Trade in a Time of Revolution
One of Jewitt’s surviving letters, written from Brownsville in March 1852, gives a striking description of how frontier merchants navigated political upheaval. During the uprising led by José María Jesús Carvajal, customs regulations shifted rapidly and military leaders altered tariffs to raise funds for their campaigns.
Jewitt observed candidly that the turmoil actually stimulated trade, noting that large quantities of goods accumulated along the Rio Grande while Mexican officials quietly permitted certain imports that had previously been restricted. His remarks illustrate the complicated reality of frontier commerce, where political instability could simultaneously threaten merchants and create new opportunities.
The Brownsville Land Controversies
Jewitt’s letters also shed light on another major issue facing early residents of Brownsville: conflicting land claims. In one passage he complains that the city’s property titles were “all confused,” referring to the overlapping authorities that governed the region during the transition from Spanish and Mexican rule to the Republic and later the State of Texas.
Ownership could be claimed under several competing systems:
old Spanish colonial grants
municipal titles issued by Matamoros
Texas headright locations
later grants tied to the incorporation of Brownsville
Jewitt’s frustration reflects the legal uncertainty that plagued many early settlers and investors.
A Personal Connection to the Stillman Family
The warmth of Jewitt’s letters suggests that his relationship with Stillman went beyond routine business correspondence. He closes one letter by sending regards to Mrs. Stillman and the children, indicating familiarity with the family itself.
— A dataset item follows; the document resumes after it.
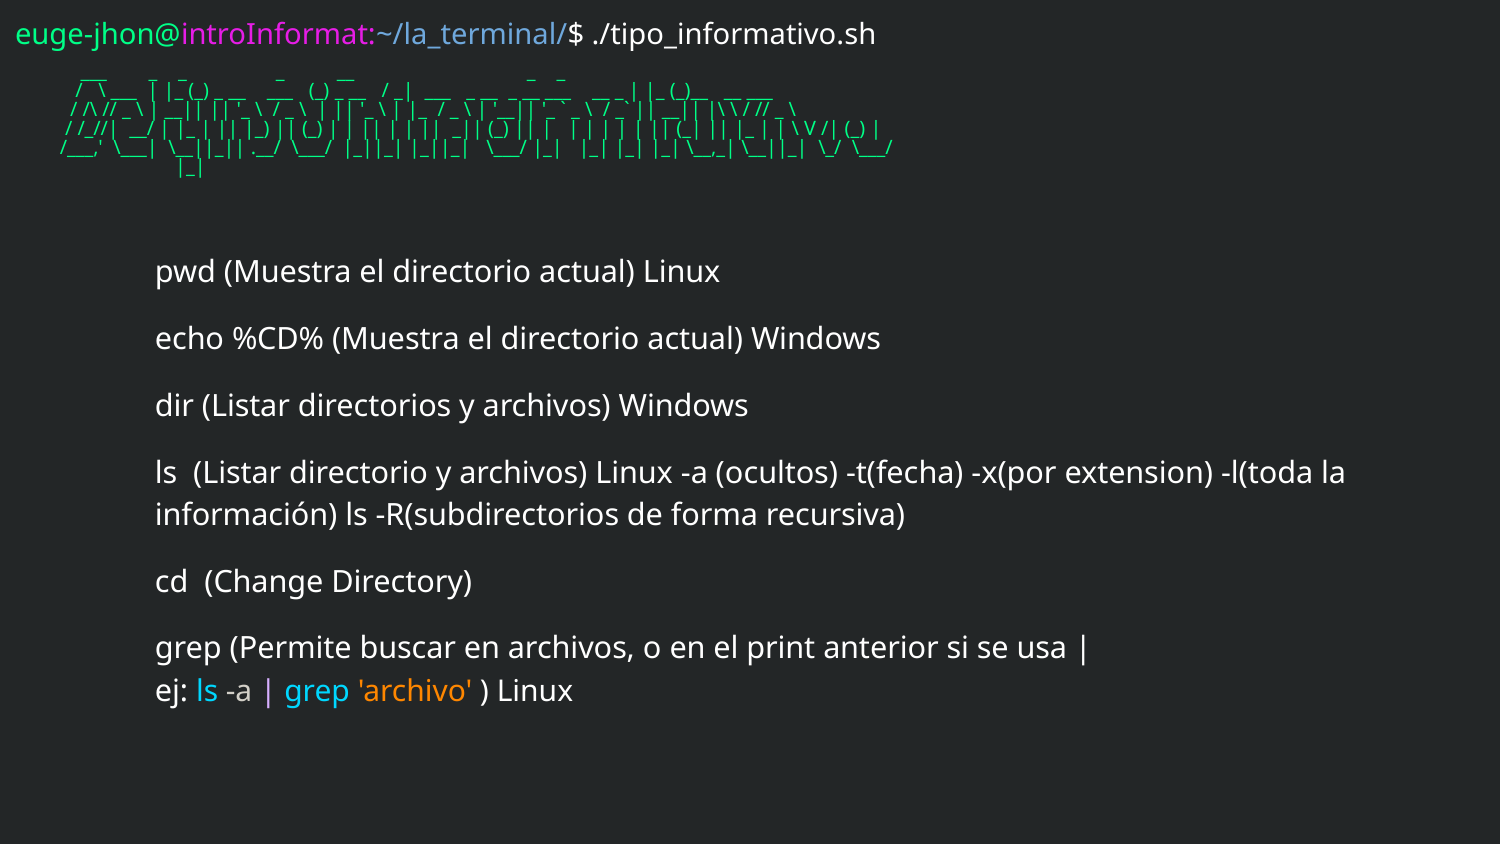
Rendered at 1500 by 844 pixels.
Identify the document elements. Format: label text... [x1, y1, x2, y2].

list pwd (Muestra el directorio actual) Linux echo %CD% (Muestra el directorio actual) Windows dir (Listar directorios y archivos) Windows ls (Listar directorio y archivos) Linux -a (ocultos) -t(fecha) -x(por extension) -l(toda la información) ls -R(subdirectorios de forma recursiva) cd (Change Directory) grep (Permite buscar en archivos, o en el print anterior si se usa | ej: ls -a | grep 'archivo' ) Linux [139, 231, 1435, 792]
title ___ _ _ _ __ _ _ / \ ___ | |_ (_) _ __ ___ (_) _ __ / _| ___ _ __ _ __ ___ __ _ | |_ (_)__ __ ___ / /\ // _ \ | __|| || '_ \ / _ \ | || '_ \ | |_ / _ \ | '__|| '_ ` _ \ / _` || __|| |\ \ / // _ \ / /_//| __/ | |_ | || |_) || (_) | | || | | || _|| (_) || | | | | | | || (_| || |_ | | \ V /| (_) | /___,' \___| \__||_|| .__/ \___/ |_||_| |_||_| \___/ |_| |_| |_| |_| \__,_| \__||_| \_/ \___/ |_| [44, 48, 1443, 177]
text_box euge-jhon@introInformat:~/la_terminal/$ ./tipo_informativo.sh [0, 0, 1191, 65]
Family historians have long speculated that Stillman’s son, James Stillman, may have been named in honor of Jewitt. While documentary proof remains elusive, such naming practices were common among nineteenth-century merchant families, especially when honoring trusted partners or close friends.
A Quiet Figure in a Larger Story
James Jewitt left few traces in the broader historical record. He was not a politician, a military commander, or a public figure. Yet the surviving correspondence shows that he played a practical role in sustaining the commercial machinery that made the Rio Grande frontier function.
Men like Jewitt handled the daily realities of trade—
tracking debts, reporting political developments, and helping merchants like Stillman navigate the volatile world of border commerce.
Through these letters we glimpse the quieter side of frontier enterprise: the network of trusted associates whose information and judgment kept the wheels of trade turning along the Rio Grande.